Although pertaining to the same RTDs, an unrelated issue identified at the same time involving the conductor seal assemblies for several of the RTDs was also discussed by the licensee within these licensee event reports (LERs). A finding of very low safety significance (Green) and an associated NCV for that condition are discussed in Section
1R15 .1 of this report.
In response to receipt of these LERs the inspectors completed reviews that included, but were not limited to:
- The potential for any generic issues, including those potentially requiring reporting under 10 CFR Part 21;
- The licensee's completed cause evaluation reports and additional corrective actions associated with the issues; and
- The accuracy of the information provided by the licensee in the LERs.
This event follow-up review by the inspectors constituted a single inspection sample as defined in IP 71153-05. These LERs are closed.
b. Findings
.5 Inadequate Modification Design Control Measures Result in Reactor Protection System
Inoperability Introduction A self-revealed finding of very low safety significance (Green) and an associated NCV of 10 CFR Part 50, Appendix B, Criterion III, Design Control, were identified for the licensees failure to have adequately prepared and implemented a permanent plant modification associated with SG replacement during the units 18th RFO in 2014.
Specifically, in conjunction with SG replacement the licensee had also replaced a significant amount of RCS piping and instrumentation, including all RCS hot leg RTDs.
The RTD housings were improperly insulated during the modification, such that over the ensuing reactor operating cycle the RTD wiring insulation degraded to the extent that nearly all the RTDs were rendered inoperable.
Description As part of the licensees SG replacement project during the 2014 RFO, one of the associated permanent plant modifications was the replacement of the all six dual-element RCS Hot Leg RTDs and RTD cables.
On October 8, 2014, the licensee identified that the RTD associated with RPS Channel No. 1 was exhibiting some erratic indications, albeit still within allowable tolerances. The licensee continued to monitor the instrument. Ultimately, on July 17, 2015, the licensee was no longer able to maintain the instrument in calibration and it was declared inoperable. The associated RPS Channel No. 1 was also declared inoperable and maintained in the tripped or bypassed state to comply with plant TS. The licensee determined through troubleshooting that repairs could not be made to the RTD with the plant operating at power, and scheduled the repair activities for the next RFO, which was scheduled for the spring of 2016.
On April 5, 2016, with the unit in cold shutdown for its 19th scheduled RFO, the RTD for RPS Channel No. 1 was inspected by the licensee. The inspection identified that the RTD wire insulation was severely degraded due to apparent heat damage. All six dual-element RTDs on both RCS hot legs were subsequently inspected and observed to have varying degrees of wire insulation degradation, up to total wastage.

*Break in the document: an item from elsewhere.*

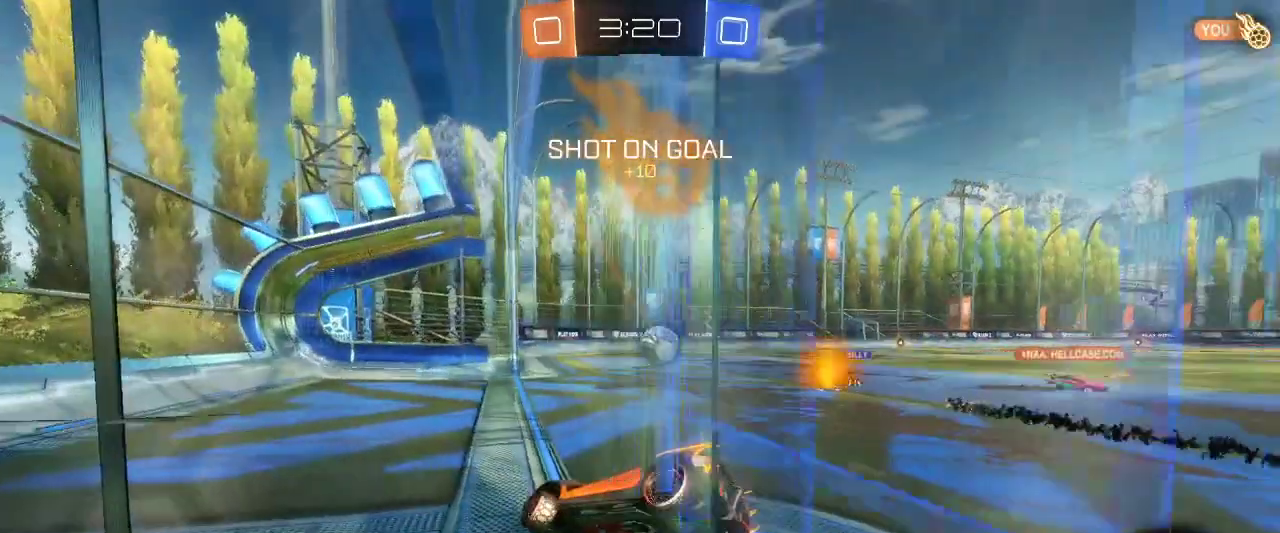
{"keys": ["d", "z"], "mouse": [], "events": []}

The licensee entered the condition into their CAP as CR 2016-04587 and commissioned a formal causal analysis. Even though each appeared to remain functional, the RTDs associated with RPS Channel Nos. 2 through 4 were determined by the licensee through engineering analysis to have been rendered inoperable by the condition during the preceding reactor operating cycle and, thus, incapable of being credited to meet their applicable plant TS requirements. In addition, RTDs utilized for the units post-accident monitoring system (PAMS) and NNI system were also adversely impacted. However, the inspectors determined that these issues were of minor safety significance, and not subject to formal enforcement in accordance with Section 2.3.1 of the NRCs Enforcement Policy.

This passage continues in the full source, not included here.